* Directive 1
Answer these questions about the pandas CSV-loading code:
(a) What path is assigned to the variable `folder`?
(b) What file pattern is used to find the hot-night CSV files?
(c) What is the name of the column inserted into each loaded DataFrame?

In [None]:
import pandas as pd
import glob
import os
import numpy as np

# Folder containing your CSV files
folder = "./data"

# Get all CSV files in the folder
files_hot_days = glob.glob(os.path.join(folder, "*hot_days*.csv"))
files_hot_nights = glob.glob(os.path.join(folder, "*hot_nights*.csv"))

print(files_hot_days)
print(files_hot_nights)

In [None]:
# Load and concatenate all CSVs - hot days
df_list_hot_days = []
for f in files_hot_days:
    df = pd.read_csv(f, sep=",",dtype={"id_ter": str})
    
    filename = os.path.basename(f)
    model_name = filename.split("resultats_")[1].split("_hot")[0]
    df.insert(len(df.columns)-1, 'model_name', model_name)    
    
    df_list_hot_days.append(df)

df_all_hot_days = pd.concat(df_list_hot_days, ignore_index=True)

# Load and concatenate all CSVs - hot nights
df_list_hot_nights = []
for f in files_hot_nights:
    df = pd.read_csv(f, sep=",",dtype={"id_ter": str})

    filename = os.path.basename(f)
    model_name = filename.split("resultats_")[1].split("_hot")[0]
    df.insert(len(df.columns)-1, 'model_name', model_name)

* Directive 2
Duplicate the part of the listing that runs from its start through the line containing "# Advisory Board".

[Collected data]
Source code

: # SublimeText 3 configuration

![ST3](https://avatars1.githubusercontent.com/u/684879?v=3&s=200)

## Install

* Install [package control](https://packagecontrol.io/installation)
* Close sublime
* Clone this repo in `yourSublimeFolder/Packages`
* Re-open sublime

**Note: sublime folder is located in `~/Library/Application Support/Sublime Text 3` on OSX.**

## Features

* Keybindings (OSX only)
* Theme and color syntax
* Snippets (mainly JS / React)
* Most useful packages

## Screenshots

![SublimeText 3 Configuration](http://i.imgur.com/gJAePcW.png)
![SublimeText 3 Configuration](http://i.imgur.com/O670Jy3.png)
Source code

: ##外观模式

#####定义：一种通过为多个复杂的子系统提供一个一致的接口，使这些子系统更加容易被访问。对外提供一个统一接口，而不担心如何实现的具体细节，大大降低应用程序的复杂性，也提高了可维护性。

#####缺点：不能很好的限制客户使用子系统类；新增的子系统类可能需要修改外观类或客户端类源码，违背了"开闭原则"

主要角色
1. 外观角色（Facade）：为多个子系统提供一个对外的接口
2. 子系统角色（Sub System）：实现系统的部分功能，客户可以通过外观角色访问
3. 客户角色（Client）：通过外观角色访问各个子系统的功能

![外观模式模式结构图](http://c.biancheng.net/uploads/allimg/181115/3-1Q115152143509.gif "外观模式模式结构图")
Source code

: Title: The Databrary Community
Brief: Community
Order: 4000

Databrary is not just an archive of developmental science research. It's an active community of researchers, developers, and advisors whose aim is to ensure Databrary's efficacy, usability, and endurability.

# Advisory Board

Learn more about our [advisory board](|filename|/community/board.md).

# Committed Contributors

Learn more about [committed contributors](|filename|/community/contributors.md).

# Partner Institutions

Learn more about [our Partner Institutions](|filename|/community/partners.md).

* Answer 1
(a) "./data"
(b) "*hot_nights*.csv"
(c) model_name

* Answer 2
Source code

: # SublimeText 3 configuration

![ST3](https://avatars1.githubusercontent.com/u/684879?v=3&s=200)

## Install

* Install [package control](https://packagecontrol.io/installation)
* Close sublime
* Clone this repo in `yourSublimeFolder/Packages`
* Re-open sublime

**Note: sublime folder is located in `~/Library/Application Support/Sublime Text 3` on OSX.**

## Features

* Keybindings (OSX only)
* Theme and color syntax
* Snippets (mainly JS / React)
* Most useful packages

## Screenshots

![SublimeText 3 Configuration](http://i.imgur.com/gJAePcW.png)
![SublimeText 3 Configuration](http://i.imgur.com/O670Jy3.png)
Source code

: ##外观模式

#####定义：一种通过为多个复杂的子系统提供一个一致的接口，使这些子系统更加容易被访问。对外提供一个统一接口，而不担心如何实现的具体细节，大大降低应用程序的复杂性，也提高了可维护性。

#####缺点：不能很好的限制客户使用子系统类；新增的子系统类可能需要修改外观类或客户端类源码，违背了"开闭原则"

主要角色
1. 外观角色（Facade）：为多个子系统提供一个对外的接口
2. 子系统角色（Sub System）：实现系统的部分功能，客户可以通过外观角色访问
3. 客户角色（Client）：通过外观角色访问各个子系统的功能

![外观模式模式结构图](http://c.biancheng.net/uploads/allimg/181115/3-1Q115152143509.gif "外观模式模式结构图")
Source code

: Title: The Databrary Community
Brief: Community
Order: 4000

Databrary is not just an archive of developmental science research. It's an active community of researchers, developers, and advisors whose aim is to ensure Databrary's efficacy, usability, and endurability.

# Advisory Board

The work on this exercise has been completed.